Export the root certificate public key (.cer)
To obtain a .cer file from the certificate, locate the self-signed root certificate, typically in ‘Certificates – Current User\Personal\Certificates’, and right-click. Click All Tasks, and then click Export
In the Wizard, click Next.
Select No, do not export the private key, and then click Next.
On the Export File Format page, select Base-64 encoded X.509 (.CER)., and then click Next.
For File to Export, Browse to the location to which you want to export the certificate. For File name, name the certificate file. Then, click Next.
Click Finish to export the certificate.
Your certificate is successfully exported
The exported certificate looks similar to this:
If you open the exported certificate using Notepad, you see something similar to this example. The section in blue contains the information that is uploaded to Azure. If you open your certificate with Notepad and it does not look similar to this, typically this means you did not export it using the Base-64 encoded X.509(.CER) format. Additionally, if you want to use a different text editor, understand that some editors can introduce unintended formatting in the background. This can create problems when uploaded the text from this certificate to Azure.

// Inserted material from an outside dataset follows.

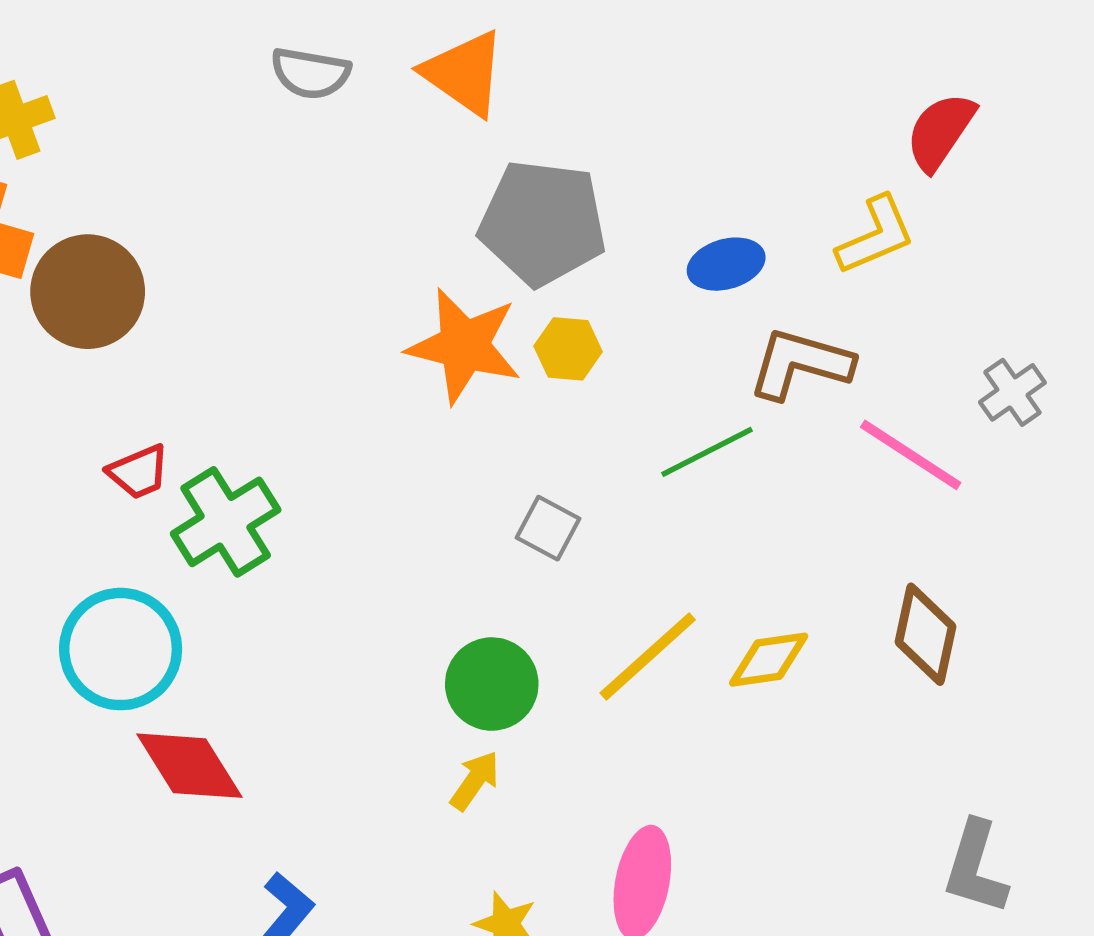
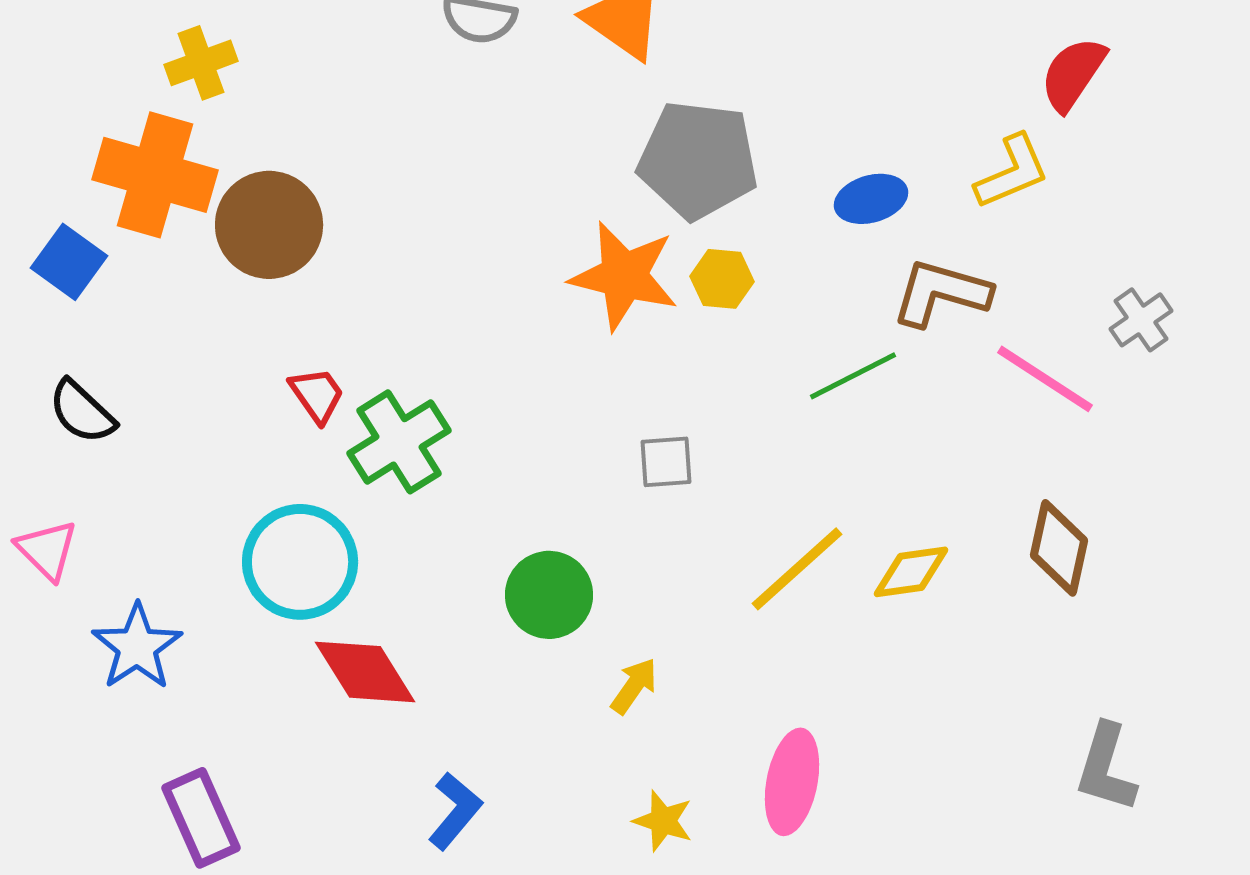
red trapezoid: (139, 472) -> (317, 395), turned -102
gray square: (548, 528) -> (666, 462), moved, turned -32
green circle: (492, 684) -> (549, 595), moved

Add the client address pool
The client address pool is a range of private IP addresses that you specify. The clients that connect over a Point-to-Site VPN dynamically receive an IP address from this range. Use a private IP address range that does not overlap with the on-premises location that you connect from, or the VNet that you want to connect to. If you configure multiple protocols and SSTP is one of the protocols, then the configured address pool is split between the configured protocols equally.

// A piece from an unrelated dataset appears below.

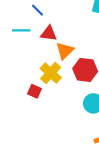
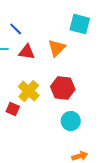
orange triangle: (65, 51) -> (57, 48), moved

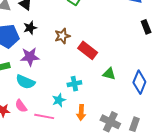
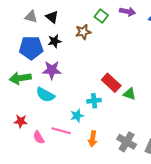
brown star: (62, 36) -> (83, 32), moved
red rectangle: (88, 50) -> (111, 83), moved
pink semicircle: (21, 106) -> (39, 137), moved
orange arrow: (81, 113) -> (93, 139), moved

Once the virtual network gateway has been created, navigate to the Settings section of the virtual network gateway page. In the Settings section, select User VPN Configuration. Select Configure now to open the configuration page.
On the User VPN configuration page, you can configure a variety of settings. If you don’t see Tunnel type or Authentication type on this page, your gateway is using the Basic SKU. The Basic SKU does not support IKEv2 or RADIUS authentication.
Configure tunnel type
You can select the tunnel type. The tunnel options are OpenVPN, SSTP and IKEv2.
- The strongSwan client on Android and Linux and the native IKEv2 VPN client on iOS and OSX will use only IKEv2 tunnel to connect.
- Windows clients try IKEv2 first and if that doesn’t connect, they fall back to SSTP.
- You can use the OpenVPN client to connect to the OpenVPN tunnel type.
Configure authentication type
For Authentication type, select Azure certificate.
Upload the root certificate public certificate data
Paste the certificate data into the Public Certificate Data field. Name the certificate, and then select Save. You can add up to 20 trusted root certificates.
Select Save at the top of the page to save all of the configuration settings.
Generate and install the VPN client configuration package
At the top of the Point-to-site configuration page, click Download VPN client. It takes a few minutes for the client configuration package to generate.
Your browser indicates that a client configuration zip file is available. It is named the same name as your gateway. Unzip the file to view the folders.
Connect to Azure
To connect to your VNet, on the client computer, navigate to VPN connections and locate the VPN connection that you created. It is named the same name as your virtual network. Select Connect. A pop-up message may appear that refers to using the certificate. Select Continue to use elevated privileges.
On the Connection status page, select Connect to start the connection. If you see a Select Certificate screen, verify that the client certificate showing is the one that you want to use to connect. If it is not, use the drop-down arrow to select the correct certificate, and then select OK.